Datum: 13. Oktober 2019 08:03
Quote
Ostsibirischer Korjakenknacker
Jetzt hast du mich von links hinten erwischt: warum Alexandriner? Hm.
"Ich bin, mein Freund, sehr glücklich, dich zu sehen." "Das ist ein Alexandriner!" (wie mir kundigen Mundes unser Gerold bestätigt hat).
Oder ein Anhänger des Clemens von Alexandrien? Kaum. Nacheiferer des "großen Alexander" ...? Oder gar, wie die ursprüngliche Etymologie nahelegt, "männermordend"???
Nee, mein Freund, alles Stierscheiße.
Wie Du bestimmt schon mal gehört hast im Zuge Deiner Studien, hat Alexander, "der Große", einst die Stadt Alexandria gegründet. Sie entwickelte sich – wie Du vielleicht auch einmal vernahmst – in der Spätantike zur Stadt des Wissens, der Studien, der Philosophie. Asterix und Obelix wissen Bescheid. Sie waren dort!
Alexandria … die Alexandriner … die Spätgeborenen, die Wissen anhäufen, in die Breite gehen, doch nicht in die Tiefe dringen …
Ich habe zuviel Spengler gelesen – was ziemlich einfach ist, als dessen "Opus" nicht soooo umfangreich ist. Die "Alexandriner" hat wohl der Schwabinger Untergangsphilosoph in meinen Hirnkasten gebrannt.
„Noch in diesem Jahrhundert, dem des wissenschaftlich-kritischen Alexandrinismus, der großen Ernten, der endgültigen Fassungen, wird ein neuer Zug von Innerlichkeit den Willen zum Siege der Wissenschaft überwinden.“
„Unser großes Jahrhundert ist das neunzehnte gewesen.

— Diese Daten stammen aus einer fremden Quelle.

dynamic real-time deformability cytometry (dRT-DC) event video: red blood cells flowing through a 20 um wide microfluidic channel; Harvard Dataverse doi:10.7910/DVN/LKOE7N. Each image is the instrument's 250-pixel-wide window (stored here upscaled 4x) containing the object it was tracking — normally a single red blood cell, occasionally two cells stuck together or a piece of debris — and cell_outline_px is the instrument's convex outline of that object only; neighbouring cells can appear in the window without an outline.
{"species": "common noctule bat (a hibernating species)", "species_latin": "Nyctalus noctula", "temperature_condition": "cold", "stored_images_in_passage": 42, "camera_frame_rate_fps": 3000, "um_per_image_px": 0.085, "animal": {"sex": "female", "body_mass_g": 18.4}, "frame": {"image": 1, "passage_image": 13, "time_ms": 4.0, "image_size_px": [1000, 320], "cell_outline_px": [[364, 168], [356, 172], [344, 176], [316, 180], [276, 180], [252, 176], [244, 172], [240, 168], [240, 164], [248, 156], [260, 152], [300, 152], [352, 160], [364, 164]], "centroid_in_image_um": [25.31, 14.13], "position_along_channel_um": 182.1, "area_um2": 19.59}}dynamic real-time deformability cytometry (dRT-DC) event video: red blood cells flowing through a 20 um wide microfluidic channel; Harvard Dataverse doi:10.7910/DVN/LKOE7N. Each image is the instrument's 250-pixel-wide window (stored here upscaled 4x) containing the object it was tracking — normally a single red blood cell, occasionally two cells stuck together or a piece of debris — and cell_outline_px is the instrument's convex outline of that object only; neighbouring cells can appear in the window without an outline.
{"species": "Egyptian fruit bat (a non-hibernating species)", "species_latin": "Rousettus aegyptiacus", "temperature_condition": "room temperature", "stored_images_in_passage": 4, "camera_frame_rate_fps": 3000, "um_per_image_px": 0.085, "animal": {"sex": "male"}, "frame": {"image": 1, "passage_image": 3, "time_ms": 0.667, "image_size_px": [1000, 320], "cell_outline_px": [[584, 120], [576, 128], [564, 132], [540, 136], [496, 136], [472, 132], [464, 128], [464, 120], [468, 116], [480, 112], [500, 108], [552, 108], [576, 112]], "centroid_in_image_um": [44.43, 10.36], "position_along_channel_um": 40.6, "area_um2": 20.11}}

Gelehrte im Stile von Gauß, Humboldt, Helmholtz waren schon um 1900 nicht mehr da; in der Physik wie in der Chemie, der Biologie wie der Mathematik sind die großen Meister tot, und wir erleben heute das Decrescendo der glänzenden Nachzügler, die ordnen, sammeln und abschließen wie die Alexandriner der Römerzeit.“
„Es war nicht das Volk, das unbewußt und in nie versiegender Fülle diese immer neuen Lieder hervorbrachte. Es waren, trotz allem, Dichter der Stadt, die für sich allein oder im kleinen Kreise dergleichen nachbildeten, in ehrlicher Einfalt oder öfter in künstlicher Nachahmung; und damit weist die westeuropäische Romantik auf jene Dichtung der antiken ‚Zeitgenossen‘, der Alexandriner, die von der koischen Schule Theokrits bis zu den Dichtern der römischen Kaiserzeit dasselbe wollten und dasselbe erreichten. Romantik ist der Alexandrinismus unserer Kultur.“
„Die meisten, kluge Alexandriner, bringen es nur dahin zu fühlen, wie es sein müßte, wenn man ein Dichter wäre, und sie zwingen sich in einer bis zur vollsten Selbsttäuschung reifenden Gewöhnung, Dichtungen entstehen zu lassen von stärkster geistiger Beherrschtheit, in der die Worte gestellt, nicht gefunden sind, voll richtig gewählter Farben, richtig ersonnener Bilder, alles bis zur vollkommensten Einbildung der Echtheit verteilt, aufgebaut und ausgeglichen.“
Und so weiter …
Selbstverständlich hab' ich all das nun nicht aus meinem Hirnkasten gezuzelt, sondern mit Zeno, Gutenberg, Gockel und Co. aus dem Netze gefischt.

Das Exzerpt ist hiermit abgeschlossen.